Single by Plies

from the album Goon Affiliated
- Released: June 19, 2009
- Recorded: 2009
- Genre: Hip-hop
- Length: 3:24
- Label: Big Gates, Slip-n-Slide, Atlantic
- Songwriter(s): Algernod Washington, J. R. Rotem
- Producer(s): J.R. Rotem

Plies singles chronology
| "Plenty Money" (2009) | "Becky" (2009) | "Headboard" (2009) |

= Becky (song) =

"Becky" is the first single of Plies's fourth album, Goon Affiliated. The track was released on the internet by Plies via his Twitter.

The song had its radio station premiere on Power 107.1 in Macon, Georgia on June 23, 2009. The song has since sold over 2,789,000 copies, also peaked at number #1 on Bubbling Under Hot 100 and Hot R&B/Hip-Hop Songs.

It's also the 6th time Plies and producer J.R. Rotem have worked together. They worked together on Plies previous singles "Bust It Baby Pt. 2" featuring Ne-Yo and "Want It, Need It" featuring Ashanti.

==Music video==
The video premiered on September 22, 2009. Freeway and Rick Ross make cameos appearances in the video.

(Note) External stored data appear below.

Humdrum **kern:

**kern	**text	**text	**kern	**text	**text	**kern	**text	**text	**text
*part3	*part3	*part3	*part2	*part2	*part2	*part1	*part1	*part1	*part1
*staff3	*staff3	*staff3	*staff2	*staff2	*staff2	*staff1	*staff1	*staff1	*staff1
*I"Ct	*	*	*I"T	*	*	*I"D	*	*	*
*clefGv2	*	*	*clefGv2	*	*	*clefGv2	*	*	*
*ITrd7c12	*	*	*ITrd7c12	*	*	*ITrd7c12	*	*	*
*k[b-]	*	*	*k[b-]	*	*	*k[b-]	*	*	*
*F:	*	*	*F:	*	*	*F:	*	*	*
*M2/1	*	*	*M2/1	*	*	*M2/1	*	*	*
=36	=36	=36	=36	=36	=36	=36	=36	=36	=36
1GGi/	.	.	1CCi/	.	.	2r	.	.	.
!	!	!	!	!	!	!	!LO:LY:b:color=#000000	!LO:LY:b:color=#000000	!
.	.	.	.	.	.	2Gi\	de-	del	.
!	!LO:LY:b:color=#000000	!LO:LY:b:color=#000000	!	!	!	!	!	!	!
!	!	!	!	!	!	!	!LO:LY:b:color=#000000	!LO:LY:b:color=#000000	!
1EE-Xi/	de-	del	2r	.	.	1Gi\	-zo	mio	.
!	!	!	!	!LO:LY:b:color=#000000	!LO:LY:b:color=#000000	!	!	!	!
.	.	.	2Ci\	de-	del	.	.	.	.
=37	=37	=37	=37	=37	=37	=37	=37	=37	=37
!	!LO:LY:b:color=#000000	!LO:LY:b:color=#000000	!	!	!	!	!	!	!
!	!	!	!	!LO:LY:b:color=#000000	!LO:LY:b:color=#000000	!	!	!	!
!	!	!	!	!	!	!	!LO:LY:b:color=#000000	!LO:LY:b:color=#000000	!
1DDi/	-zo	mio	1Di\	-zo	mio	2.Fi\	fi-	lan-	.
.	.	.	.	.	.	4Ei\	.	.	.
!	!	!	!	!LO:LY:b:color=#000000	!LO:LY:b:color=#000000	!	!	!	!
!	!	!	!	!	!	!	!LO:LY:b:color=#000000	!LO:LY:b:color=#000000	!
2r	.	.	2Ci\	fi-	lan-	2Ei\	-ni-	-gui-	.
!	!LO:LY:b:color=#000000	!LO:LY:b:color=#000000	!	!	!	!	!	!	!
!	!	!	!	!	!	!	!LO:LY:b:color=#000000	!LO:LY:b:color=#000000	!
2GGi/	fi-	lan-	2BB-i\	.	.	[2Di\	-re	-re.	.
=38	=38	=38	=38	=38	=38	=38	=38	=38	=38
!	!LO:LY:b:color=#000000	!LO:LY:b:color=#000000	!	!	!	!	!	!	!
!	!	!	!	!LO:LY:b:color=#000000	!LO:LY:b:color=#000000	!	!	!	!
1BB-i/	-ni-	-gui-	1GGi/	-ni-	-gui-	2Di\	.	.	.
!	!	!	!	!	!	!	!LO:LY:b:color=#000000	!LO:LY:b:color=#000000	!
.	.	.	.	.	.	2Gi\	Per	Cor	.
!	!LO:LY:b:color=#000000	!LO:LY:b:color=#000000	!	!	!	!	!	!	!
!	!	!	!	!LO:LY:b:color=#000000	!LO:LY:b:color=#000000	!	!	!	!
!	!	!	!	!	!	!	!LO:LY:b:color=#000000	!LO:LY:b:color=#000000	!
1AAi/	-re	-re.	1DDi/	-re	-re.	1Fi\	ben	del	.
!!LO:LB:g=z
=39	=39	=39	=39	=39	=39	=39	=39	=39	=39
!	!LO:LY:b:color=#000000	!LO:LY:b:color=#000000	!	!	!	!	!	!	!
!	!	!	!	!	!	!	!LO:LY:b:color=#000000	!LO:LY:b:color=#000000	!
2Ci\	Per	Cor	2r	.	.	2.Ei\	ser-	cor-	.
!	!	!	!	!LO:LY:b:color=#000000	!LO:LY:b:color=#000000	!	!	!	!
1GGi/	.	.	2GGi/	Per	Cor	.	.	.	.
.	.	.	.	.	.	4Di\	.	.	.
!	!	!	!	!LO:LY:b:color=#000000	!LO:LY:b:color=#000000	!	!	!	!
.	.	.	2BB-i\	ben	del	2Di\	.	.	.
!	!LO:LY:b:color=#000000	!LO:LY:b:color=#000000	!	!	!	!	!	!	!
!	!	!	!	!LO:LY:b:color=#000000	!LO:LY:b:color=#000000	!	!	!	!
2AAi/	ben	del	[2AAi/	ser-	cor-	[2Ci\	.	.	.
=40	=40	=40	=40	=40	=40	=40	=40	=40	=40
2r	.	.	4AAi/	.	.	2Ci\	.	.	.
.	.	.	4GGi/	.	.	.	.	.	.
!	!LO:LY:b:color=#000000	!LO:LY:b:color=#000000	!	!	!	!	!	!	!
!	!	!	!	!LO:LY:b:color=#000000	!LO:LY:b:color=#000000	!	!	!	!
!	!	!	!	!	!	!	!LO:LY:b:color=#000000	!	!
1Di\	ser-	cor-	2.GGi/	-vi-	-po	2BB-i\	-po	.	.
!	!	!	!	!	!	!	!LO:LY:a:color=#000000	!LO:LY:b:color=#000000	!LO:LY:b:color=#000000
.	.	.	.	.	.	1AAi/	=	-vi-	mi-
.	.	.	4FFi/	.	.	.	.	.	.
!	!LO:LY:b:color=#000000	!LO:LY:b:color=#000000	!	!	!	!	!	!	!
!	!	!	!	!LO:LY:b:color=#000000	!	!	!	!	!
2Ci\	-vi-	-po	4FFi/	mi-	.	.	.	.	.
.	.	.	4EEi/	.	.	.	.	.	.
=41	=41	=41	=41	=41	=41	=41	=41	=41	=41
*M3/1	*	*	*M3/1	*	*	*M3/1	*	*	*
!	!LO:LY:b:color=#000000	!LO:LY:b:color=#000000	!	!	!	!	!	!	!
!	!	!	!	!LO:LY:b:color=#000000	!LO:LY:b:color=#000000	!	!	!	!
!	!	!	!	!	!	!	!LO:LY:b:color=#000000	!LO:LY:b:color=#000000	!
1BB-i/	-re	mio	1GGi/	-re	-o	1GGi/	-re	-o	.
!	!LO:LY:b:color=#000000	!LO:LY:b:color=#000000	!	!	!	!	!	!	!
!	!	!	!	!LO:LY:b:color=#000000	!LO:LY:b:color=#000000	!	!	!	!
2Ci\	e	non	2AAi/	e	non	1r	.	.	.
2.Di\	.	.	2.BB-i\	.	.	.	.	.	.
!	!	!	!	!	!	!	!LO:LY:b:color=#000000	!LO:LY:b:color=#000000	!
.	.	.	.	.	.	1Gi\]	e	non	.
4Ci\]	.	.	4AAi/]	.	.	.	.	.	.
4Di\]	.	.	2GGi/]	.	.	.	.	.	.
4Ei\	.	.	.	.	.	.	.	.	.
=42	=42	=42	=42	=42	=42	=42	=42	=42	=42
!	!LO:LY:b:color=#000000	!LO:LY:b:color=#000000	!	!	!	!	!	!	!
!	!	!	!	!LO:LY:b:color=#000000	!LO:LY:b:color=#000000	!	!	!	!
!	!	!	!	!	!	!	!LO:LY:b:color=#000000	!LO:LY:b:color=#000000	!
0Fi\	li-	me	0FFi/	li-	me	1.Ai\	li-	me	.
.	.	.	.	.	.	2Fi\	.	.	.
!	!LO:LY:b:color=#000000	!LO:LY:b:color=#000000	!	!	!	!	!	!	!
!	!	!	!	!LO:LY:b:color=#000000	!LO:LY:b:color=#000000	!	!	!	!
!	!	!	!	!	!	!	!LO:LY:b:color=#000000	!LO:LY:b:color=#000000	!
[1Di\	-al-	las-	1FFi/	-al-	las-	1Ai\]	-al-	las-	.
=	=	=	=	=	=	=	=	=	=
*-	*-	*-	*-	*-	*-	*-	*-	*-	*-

The song refers to a woman who is good at performing oral sex, in which "Becky" is a slang term.

==Chart performance==

| Chart (2009) | Peak position |
|---|---|
| U.S. Billboard Bubbling Under Hot 100 | 1 |
| U.S. Billboard Hot R&B/Hip-Hop Songs | 32 |

==Certifications==

| Region | Certification | Certified units/sales |
| United States (RIAA) | Gold | 500,000^{*} |
^{*} Sales figures based on certification alone.